The goal of HLA matching is to achieve the highest possible number of shared alleles between the donor and recipient. A higher match is strongly associated with a reduced risk of complications and improved long-term graft survival. Even a single mismatch at certain loci, such as HLA-A, -B, -C, or -DRB1, can significantly increase the risk of severe GVHD and mortality in stem cell transplants.
Clinical Applications of HLA Compatibility
The required stringency of HLA matching differs depending on the type of transplant. Hematopoietic Stem Cell Transplants (HSCT), including bone marrow transplants, demand the most precise matching because they involve transferring immune cells. A near-perfect match, such as 8/8 or 10/10 at the major loci, is sought for unrelated donors to minimize the risk of severe GVHD.

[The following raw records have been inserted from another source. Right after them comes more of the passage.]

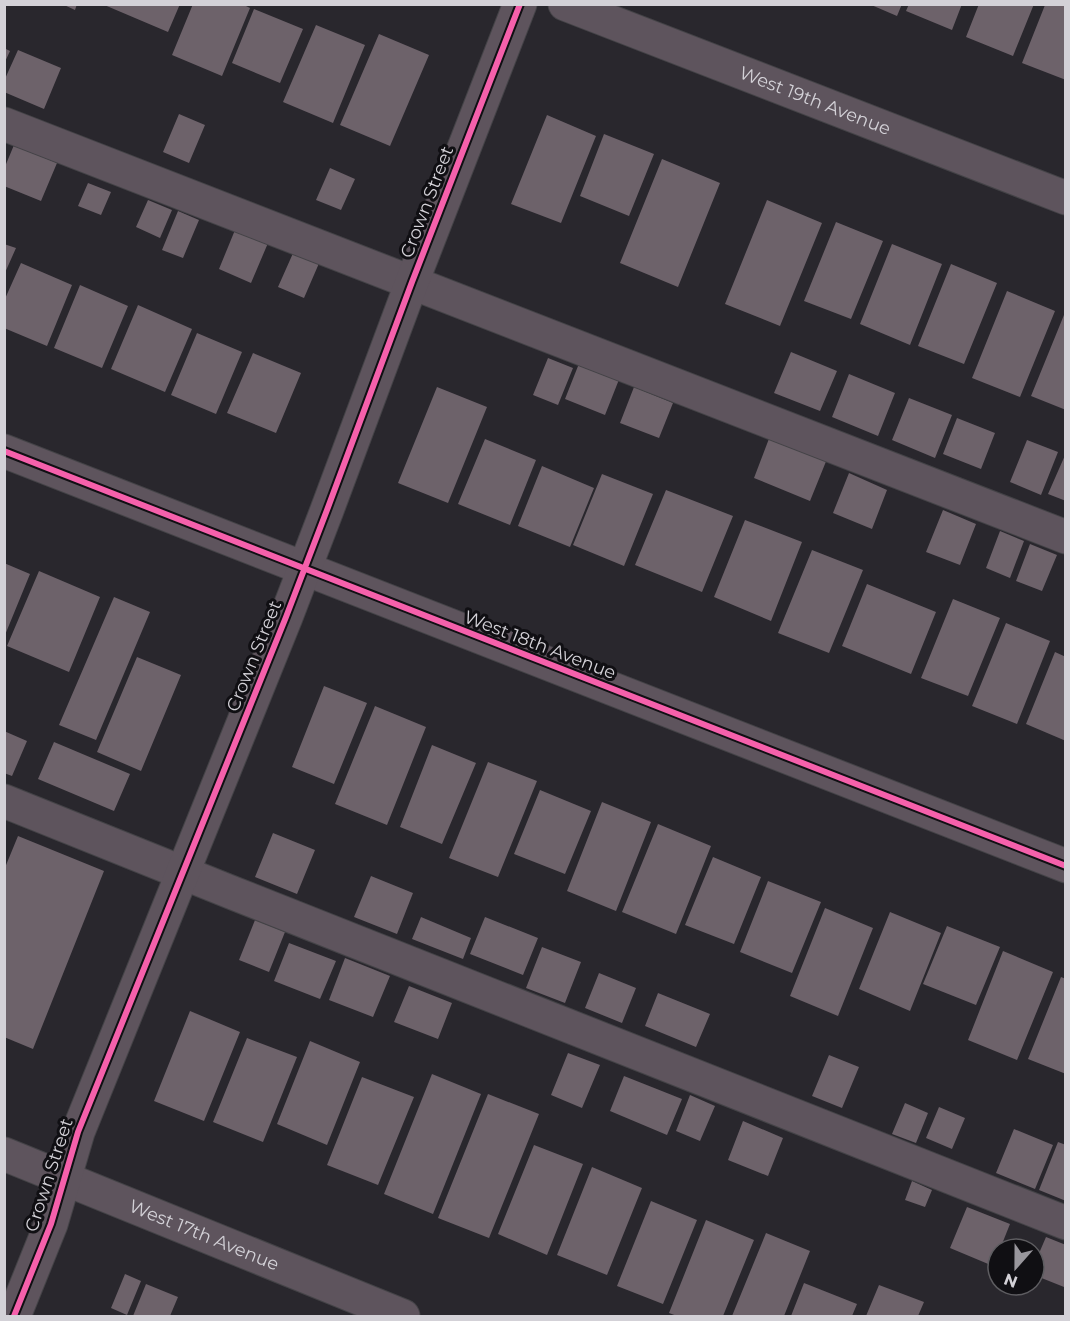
<svg xmlns="http://www.w3.org/2000/svg" width="1070" height="1321" viewBox="0 0 1070 1321" font-family="Montserrat,sans-serif">
	<rect width="100%" height="100%" fill="#29272d"/>
	<path fill="#6d626a" d="M62,4H77L75,10Z
		M102,4H180L168,32Z
		M193,4H242L250,8L222,76L172,55Z
		M869,4H902L897,16Z
		M909,4H962L952,30L906,11Z
		M979,4H1034L1013,56L966,37Z
		M1045,5H1066V80L1022,63Z
		M254,9L303,29L280,83L232,63Z
		M316,25L365,45L333,123L283,102Z
		M379,34L429,55L390,146L340,125Z
		M4,48L10,51L4,64Z
		M18,50L61,68L44,109L4,92V81Z
		M179,114L205,125L189,163L163,152Z
		M547,115L596,136L561,223L511,204Z
		M604,134L654,154L629,216L580,196Z
		M14,145L57,163L41,201L4,186V169Z
		M662,159L720,183L678,287L620,263Z
		M330,168L355,179L341,210L316,200Z
		M88,183L111,192L101,215L78,206Z
		M148,200L172,210L160,238L136,227Z
		M767,200L822,223L780,326L725,304Z
		M178,211L199,220L183,258L162,250Z
		M836,222L883,241L851,319L804,301Z
		M235,230L268,243L251,283L219,269Z
		M4,244L16,248L4,275Z
		M892,244L942,264L910,345L860,324Z
		M294,251L320,261L304,298L278,287Z
		M21,263L72,285L47,346L4,328V301Z
		M951,264L997,283L964,364L918,346Z
		M80,285L128,306L102,368L54,348Z
		M1007,291L1055,311L1020,397L972,378Z
		M138,305L192,329L165,392L111,369Z
		M1066,310V410L1031,396Z
		M197,333L242,352L216,414L171,395Z
		M791,352L837,371L820,411L774,393Z
		M253,353L301,373L276,433L227,413Z
		M548,358L573,368L558,405L533,395Z
		M580,361L620,377L605,415L565,399Z
		M849,374L895,393L878,436L832,417Z
		M437,387L487,407L448,503L398,483Z
		M634,387L673,403L659,438L620,423Z
		M909,398L952,415L935,458L892,440Z
		M957,418L995,433L981,469L943,454Z
		M770,436L827,459L810,501L754,478Z
		M485,439L536,460L510,525L458,504Z
		M1027,440L1058,452L1041,495L1010,482Z
		M1066,453V501L1048,494Z
		M542,466L594,488L570,547L518,526Z
		M849,473L887,490L872,529L833,513Z
		M602,474L653,494L624,566L573,545Z
		M666,490L733,516L702,592L635,565Z
		M943,510L976,524L960,565L926,552Z
		M745,520L802,542L771,621L714,597Z
		M1000,531L1024,541L1010,578L986,568Z
		M1030,544L1057,555L1042,591L1016,581Z
		M812,550L863,570L829,653L778,633Z
		M4,563L30,574L5,635H4Z
		M39,571L100,597L69,672L7,646Z
		M867,584L936,612L911,674L842,646Z
		M114,597L150,612L96,740L59,725Z
		M953,599L1000,618L968,696L921,678Z
		M1006,623L1050,641L1017,724L972,706Z
		M1055,652L1066,657V741L1026,724Z
		M137,657L181,675L141,771L97,752Z
		M324,686L367,703L334,784L292,767Z
		M375,706L426,727L387,825L335,804Z
		M4,731L27,741L12,776L4,773Z
		M54,742L130,774L114,811L38,779Z
		M432,745L476,763L442,844L400,827Z
		M488,762L537,781L498,877L449,858Z
		M540,790L591,811L565,874L514,854Z
		M602,802L651,822L616,911L567,891Z
		M658,824L711,846L676,934L622,912Z
		M273,833L315,850L297,894L255,877Z
		M18,836L104,871L33,1049L4,1037V870Z
		M713,857L761,877L734,944L685,925Z
		M371,876L413,893L397,934L354,917Z
		M768,881L821,902L792,973L740,952Z
		M825,908L873,928L838,1016L790,996Z
		M890,912L941,933L910,1011L859,989Z
		M421,917L471,938L463,959L412,939Z
		M485,917L538,938L523,975L470,954Z
		M255,920L285,932L269,972L239,960Z
		M947,926L1000,947L976,1005L923,984Z
		M289,943L336,961L320,999L274,981Z
		M542,947L581,962L565,1003L526,988Z
		M1003,951L1053,972L1017,1060L968,1040Z
		M345,958L390,976L373,1017L329,1000Z
		M599,973L636,988L622,1023L585,1008Z
		M1061,977L1066,979V1074L1028,1059Z
		M409,986L452,1003L438,1039L394,1022Z
		M658,993L710,1014L696,1047L645,1026Z
		M190,1011L240,1032L204,1121L154,1101Z
		M247,1038L297,1057L263,1142L213,1122Z
		M310,1041L360,1062L327,1145L277,1124Z
		M568,1053L600,1065L582,1108L551,1095Z
		M829,1055L859,1067L842,1108L812,1096Z
		M432,1074L481,1094L433,1214L384,1194Z
		M624,1076L682,1099L667,1135L610,1111Z
		M362,1077L414,1097L378,1185L327,1165Z
		M488,1094L539,1114L489,1238L438,1218Z
		M690,1095L715,1106L700,1141L676,1131Z
		M905,1103L928,1113L916,1143L892,1134Z
		M939,1107L965,1118L952,1149L926,1138Z
		M743,1121L783,1138L768,1176L728,1160Z
		M1014,1129L1053,1145L1035,1189L996,1173Z
		M1058,1142L1066,1145V1201L1039,1190Z
		M534,1145L583,1164L547,1255L498,1234Z
		M592,1167L642,1188L607,1275L557,1255Z
		M912,1181L932,1190L925,1207L905,1200Z
		M651,1201L697,1220L663,1304L617,1286Z
		M967,1207L1010,1224L1000,1249H998V1253L993,1266L950,1248Z
		M706,1220L754,1240L723,1316H677L669,1313Z
		M766,1233L810,1251L784,1316H732Z
		M1046,1237L1066,1245V1284L1064,1287L1034,1275V1265Z
		M125,1274L141,1281L127,1315L111,1308Z
		M804,1283L857,1304L852,1316H791Z
		M146,1284L178,1297L170,1316H133Z
		M879,1285L924,1302L918,1316H866Z"/>
	<g fill="none" stroke-linecap="round" stroke-linejoin="round">
		<g stroke="#444347" stroke-width="35">
			<g id="minor">
				<path id="s1" d="M565,4L1066,198"/>
				<path d="M4,124L1066,537"/>
				<path d="M4,451L1066,866"/>
				<path d="M4,801L233,893L1066,1223"/>
				<path id="s2" d="M4,1154L403,1316"/>
				<path d="M14,1316L51,1224L78,1132L286,617L327,510L412,282L520,4"/>
			</g>
		</g>
		<use href="#minor" stroke="#5e545d" stroke-width="33"/>
		<g stroke="#100f13" stroke-width="10">
			<path id="cycleway" d="M4,451L1066,866
				M14,1316L51,1224L78,1132L286,617L327,510L412,282L520,4"/>
		</g>
		<use href="#cycleway" stroke="#f560ab" stroke-width="6"/>
	</g>
	<g text-anchor="middle" dominant-baseline="central" stroke-width="6" stroke-linejoin="round" paint-order="stroke">
		<g font-size="18" fill="#d3d1d7" stroke="#100f13">
			<text stroke="none"><textPath href="#s1" startOffset="268">West 19th Avenue</textPath></text>
			<text transform="translate(427 202) rotate(-69)">Crown Street</text>
			<text transform="translate(540 645) rotate(21)">West 18th Avenue</text>
			<text transform="translate(254 656) rotate(-68)">Crown Street</text>
			<text transform="translate(49 1175) rotate(-72)">Crown Street</text>
			<text stroke="none"><textPath href="#s2" startOffset="216">West 17th Avenue</textPath></text>
		</g>
	</g>
	<rect width="1070" height="1321" fill="none" stroke="#d3d1d7" stroke-width="12"/>
	<g transform="translate(1016 1267) rotate(201)"><circle r="28" fill="#100f13" stroke="#5e5d61" stroke-width="1.5"/>
	<path d="M0-4.5L10 22L0 15L-10 22Z" fill="#98969c"/>
	<text y="-9" font-size="16" font-weight="bold" text-anchor="middle" fill="#d3d1d7">N</text>
	</g>
</svg>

Solid Organ Transplants (such as kidney or heart transplants) benefit from HLA matching but tolerate a less stringent match. While compatibility improves long-term outcomes, the successful use of immunosuppressive drugs allows these transplants to proceed even with mismatches. Matching in solid organ transplants primarily prevents the recipient’s immune system from rapidly destroying the organ.
HLA typing is a prerequisite for listing patients and donors on national and international registries to find unrelated compatible donors. The use of cord blood as a source of stem cells is advantageous because the cells are less mature and may allow for a less stringent match, sometimes requiring only a 4/6 match.